CryoSat Validation Mission Shows Blue Ice Region in Antarctica Rising
31.03.2012 - Atmosphere & Space, Ice & Snow, Antarctic
As part of its mission to validate the data ESA’s CryoSat satellite delivers, a team of scientists recently took some field measurements in the blue ice region in the Dronning Maud Land in East Antarctica. What the team found is that the elevation of this vast region close to the coast of Antarctica – which consists of polished blue ice devoid of snow – has been slowly increasing.
While the team’s measurements were conducted for validation purposes, two field campaigns conducted in 2008-2009 and 2010-2011 respectively indicate that the average height of the blue ice region increased 9 cm between the two survey periods.
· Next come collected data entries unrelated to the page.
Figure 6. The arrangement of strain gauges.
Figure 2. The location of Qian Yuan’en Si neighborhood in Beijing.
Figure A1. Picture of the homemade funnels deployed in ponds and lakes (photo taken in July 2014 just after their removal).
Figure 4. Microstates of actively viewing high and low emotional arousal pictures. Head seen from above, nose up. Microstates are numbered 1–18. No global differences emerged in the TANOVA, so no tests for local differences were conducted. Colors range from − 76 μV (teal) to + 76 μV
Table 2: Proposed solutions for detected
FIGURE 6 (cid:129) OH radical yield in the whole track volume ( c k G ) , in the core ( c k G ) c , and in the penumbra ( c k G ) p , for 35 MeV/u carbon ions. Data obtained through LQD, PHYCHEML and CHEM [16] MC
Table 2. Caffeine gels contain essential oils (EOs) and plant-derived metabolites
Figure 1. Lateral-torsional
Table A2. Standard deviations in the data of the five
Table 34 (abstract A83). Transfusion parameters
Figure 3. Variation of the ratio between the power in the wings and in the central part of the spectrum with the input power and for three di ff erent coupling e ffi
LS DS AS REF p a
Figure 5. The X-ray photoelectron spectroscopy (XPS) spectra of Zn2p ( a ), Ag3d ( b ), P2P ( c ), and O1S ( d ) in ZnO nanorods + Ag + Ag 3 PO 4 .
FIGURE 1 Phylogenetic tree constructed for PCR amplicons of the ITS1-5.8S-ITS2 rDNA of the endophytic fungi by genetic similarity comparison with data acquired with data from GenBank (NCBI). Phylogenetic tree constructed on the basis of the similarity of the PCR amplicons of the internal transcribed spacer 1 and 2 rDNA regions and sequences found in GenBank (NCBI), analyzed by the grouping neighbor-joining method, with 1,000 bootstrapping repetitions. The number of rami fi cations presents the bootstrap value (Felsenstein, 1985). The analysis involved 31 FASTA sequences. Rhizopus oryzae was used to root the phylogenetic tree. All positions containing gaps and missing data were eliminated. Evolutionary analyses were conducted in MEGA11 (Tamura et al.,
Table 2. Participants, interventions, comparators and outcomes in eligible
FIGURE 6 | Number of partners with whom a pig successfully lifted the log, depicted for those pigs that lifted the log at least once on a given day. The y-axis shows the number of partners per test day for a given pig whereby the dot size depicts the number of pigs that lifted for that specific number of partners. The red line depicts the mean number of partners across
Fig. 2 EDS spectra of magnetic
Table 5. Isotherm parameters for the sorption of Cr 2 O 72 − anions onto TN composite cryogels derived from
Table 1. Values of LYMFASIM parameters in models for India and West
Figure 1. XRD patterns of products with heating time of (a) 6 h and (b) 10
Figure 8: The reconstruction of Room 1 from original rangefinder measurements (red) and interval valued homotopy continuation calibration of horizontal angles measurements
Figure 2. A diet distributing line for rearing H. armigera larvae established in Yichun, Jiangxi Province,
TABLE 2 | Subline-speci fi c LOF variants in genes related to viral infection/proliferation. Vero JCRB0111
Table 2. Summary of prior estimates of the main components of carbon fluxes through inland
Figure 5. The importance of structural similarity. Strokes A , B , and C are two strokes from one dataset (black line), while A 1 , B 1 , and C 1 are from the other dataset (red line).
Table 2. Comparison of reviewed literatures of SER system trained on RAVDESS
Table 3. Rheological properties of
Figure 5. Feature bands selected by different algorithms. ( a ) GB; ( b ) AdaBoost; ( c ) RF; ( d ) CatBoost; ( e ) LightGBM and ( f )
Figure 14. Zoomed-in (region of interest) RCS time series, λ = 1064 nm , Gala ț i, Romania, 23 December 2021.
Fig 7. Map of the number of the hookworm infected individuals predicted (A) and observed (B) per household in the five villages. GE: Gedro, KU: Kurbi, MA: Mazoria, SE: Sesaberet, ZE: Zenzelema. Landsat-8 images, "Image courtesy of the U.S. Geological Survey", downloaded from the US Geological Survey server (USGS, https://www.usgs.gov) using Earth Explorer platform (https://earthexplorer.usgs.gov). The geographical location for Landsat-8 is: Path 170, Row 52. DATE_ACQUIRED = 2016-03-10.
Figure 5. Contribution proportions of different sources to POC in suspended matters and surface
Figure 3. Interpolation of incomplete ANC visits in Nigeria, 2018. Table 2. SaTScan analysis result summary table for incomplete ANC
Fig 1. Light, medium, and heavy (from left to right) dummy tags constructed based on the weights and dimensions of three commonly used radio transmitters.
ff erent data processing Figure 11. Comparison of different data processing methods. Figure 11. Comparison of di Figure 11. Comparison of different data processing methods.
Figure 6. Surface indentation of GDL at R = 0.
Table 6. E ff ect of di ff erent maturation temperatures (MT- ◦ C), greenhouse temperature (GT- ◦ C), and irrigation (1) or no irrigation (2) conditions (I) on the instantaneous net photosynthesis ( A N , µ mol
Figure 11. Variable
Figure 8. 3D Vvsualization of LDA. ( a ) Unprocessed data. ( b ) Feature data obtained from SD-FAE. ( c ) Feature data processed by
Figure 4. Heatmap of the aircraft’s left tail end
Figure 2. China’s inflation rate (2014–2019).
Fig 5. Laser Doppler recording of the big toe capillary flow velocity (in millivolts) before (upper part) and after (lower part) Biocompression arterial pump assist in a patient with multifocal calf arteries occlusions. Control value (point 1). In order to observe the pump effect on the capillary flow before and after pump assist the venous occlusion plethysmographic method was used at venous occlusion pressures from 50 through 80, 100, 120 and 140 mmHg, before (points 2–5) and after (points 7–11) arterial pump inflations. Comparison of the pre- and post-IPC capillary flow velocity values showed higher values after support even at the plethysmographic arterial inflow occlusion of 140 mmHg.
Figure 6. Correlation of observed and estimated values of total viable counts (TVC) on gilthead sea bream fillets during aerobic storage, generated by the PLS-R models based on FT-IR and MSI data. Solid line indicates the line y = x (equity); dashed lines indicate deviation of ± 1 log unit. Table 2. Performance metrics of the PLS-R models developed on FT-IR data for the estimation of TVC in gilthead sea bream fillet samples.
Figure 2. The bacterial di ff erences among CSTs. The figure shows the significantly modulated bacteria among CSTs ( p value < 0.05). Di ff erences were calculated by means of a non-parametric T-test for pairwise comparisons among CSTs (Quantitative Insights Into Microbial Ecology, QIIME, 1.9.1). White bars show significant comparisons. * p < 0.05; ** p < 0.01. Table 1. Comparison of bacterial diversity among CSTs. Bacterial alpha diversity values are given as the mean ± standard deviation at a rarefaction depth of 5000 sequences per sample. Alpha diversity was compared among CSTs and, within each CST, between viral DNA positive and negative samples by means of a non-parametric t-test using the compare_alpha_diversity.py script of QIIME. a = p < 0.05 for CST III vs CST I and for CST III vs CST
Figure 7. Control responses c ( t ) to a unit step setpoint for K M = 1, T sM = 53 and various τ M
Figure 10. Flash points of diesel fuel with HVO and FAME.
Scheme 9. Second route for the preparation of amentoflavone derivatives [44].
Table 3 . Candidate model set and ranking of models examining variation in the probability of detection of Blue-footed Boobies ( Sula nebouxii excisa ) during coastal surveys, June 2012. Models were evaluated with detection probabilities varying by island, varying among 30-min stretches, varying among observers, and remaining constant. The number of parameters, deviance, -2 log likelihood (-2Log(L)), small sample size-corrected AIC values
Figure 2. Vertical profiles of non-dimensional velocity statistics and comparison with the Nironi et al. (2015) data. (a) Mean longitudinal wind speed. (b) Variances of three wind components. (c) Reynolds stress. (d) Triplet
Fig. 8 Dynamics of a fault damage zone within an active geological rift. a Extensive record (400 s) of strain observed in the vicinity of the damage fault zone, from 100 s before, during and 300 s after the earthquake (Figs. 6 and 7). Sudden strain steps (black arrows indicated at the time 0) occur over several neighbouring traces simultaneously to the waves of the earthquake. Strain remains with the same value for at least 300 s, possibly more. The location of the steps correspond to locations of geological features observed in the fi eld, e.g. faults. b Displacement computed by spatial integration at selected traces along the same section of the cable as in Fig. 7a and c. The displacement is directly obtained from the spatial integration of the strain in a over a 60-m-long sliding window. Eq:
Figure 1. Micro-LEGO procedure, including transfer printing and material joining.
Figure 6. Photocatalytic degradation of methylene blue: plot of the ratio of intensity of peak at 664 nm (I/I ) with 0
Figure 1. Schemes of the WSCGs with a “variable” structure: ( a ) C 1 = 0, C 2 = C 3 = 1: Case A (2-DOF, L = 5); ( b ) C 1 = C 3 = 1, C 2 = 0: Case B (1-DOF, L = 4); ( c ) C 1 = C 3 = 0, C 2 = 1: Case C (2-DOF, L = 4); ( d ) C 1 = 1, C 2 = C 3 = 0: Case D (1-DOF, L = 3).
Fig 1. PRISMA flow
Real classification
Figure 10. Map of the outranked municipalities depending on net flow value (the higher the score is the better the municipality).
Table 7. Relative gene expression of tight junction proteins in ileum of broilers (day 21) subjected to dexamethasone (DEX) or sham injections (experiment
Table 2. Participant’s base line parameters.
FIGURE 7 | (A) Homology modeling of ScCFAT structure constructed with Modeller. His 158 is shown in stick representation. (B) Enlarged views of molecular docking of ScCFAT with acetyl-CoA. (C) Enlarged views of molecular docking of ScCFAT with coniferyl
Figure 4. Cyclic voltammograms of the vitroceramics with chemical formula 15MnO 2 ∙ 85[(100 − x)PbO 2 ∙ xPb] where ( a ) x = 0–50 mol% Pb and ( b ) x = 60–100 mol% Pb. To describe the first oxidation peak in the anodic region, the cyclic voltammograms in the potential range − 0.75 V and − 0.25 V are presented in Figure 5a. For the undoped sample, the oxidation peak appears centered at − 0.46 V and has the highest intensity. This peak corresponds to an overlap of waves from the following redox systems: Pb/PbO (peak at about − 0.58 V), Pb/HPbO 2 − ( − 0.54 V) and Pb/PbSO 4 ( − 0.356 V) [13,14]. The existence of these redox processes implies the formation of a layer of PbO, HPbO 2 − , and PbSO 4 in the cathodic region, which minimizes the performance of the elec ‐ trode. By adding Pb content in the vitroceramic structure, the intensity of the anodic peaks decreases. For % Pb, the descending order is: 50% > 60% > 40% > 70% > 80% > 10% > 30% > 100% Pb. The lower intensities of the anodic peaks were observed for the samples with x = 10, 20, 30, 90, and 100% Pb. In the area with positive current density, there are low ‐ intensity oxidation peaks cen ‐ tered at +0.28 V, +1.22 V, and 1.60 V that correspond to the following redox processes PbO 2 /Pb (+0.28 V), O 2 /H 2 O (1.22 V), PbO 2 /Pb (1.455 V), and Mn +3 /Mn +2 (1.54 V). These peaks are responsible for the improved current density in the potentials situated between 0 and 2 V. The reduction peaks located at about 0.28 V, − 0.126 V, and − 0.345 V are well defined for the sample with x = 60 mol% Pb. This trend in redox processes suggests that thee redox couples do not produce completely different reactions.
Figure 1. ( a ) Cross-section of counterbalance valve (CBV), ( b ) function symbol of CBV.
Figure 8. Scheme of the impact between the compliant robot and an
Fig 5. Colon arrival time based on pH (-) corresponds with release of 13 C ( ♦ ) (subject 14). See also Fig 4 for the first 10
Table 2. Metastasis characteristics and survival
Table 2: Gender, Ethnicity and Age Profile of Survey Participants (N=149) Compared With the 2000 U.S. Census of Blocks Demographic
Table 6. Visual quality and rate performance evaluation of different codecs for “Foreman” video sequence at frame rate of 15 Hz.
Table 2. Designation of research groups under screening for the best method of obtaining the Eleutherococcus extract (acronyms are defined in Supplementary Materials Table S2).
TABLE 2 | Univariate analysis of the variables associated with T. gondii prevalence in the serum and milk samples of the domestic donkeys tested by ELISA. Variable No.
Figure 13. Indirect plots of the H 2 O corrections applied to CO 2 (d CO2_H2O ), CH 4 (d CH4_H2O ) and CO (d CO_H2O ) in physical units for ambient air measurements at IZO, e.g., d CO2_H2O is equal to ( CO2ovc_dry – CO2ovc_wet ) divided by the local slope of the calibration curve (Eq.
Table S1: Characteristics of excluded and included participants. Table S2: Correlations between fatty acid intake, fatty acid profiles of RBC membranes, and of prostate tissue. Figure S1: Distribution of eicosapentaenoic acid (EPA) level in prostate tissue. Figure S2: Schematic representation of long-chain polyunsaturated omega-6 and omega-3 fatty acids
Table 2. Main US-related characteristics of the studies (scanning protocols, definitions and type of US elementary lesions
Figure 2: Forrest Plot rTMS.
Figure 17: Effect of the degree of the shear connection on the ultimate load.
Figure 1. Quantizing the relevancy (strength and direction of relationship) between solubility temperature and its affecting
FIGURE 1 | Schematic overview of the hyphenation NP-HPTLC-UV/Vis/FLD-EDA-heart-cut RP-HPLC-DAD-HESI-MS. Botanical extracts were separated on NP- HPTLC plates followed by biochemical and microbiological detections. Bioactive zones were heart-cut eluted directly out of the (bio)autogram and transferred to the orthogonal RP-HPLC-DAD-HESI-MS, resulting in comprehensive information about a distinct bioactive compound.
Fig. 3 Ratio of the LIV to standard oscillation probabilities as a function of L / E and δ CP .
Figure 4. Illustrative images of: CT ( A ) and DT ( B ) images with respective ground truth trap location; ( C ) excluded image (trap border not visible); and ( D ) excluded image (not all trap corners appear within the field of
This is a surprising development, as the elevation of this region dropped by about 5 cm between 1991 and 2000, and the trend continued until 2008, according to ground surveys in the region.
Researchers said the results of the study are preliminary, however. They are interested to see if this region’s increase in elevation continues in future surveys.
Due to its lack of snow cover, the blue ice region is a very valuable region for testing the accuracy of CryoSat’s radar altimeter, as snow cover can influence the satellite’s measurements. A team from the Technical University of Dresden (TUD) took measurements on the ground while a team from the Alfred Wengener Institute (AWI) took measurements from an aircraft.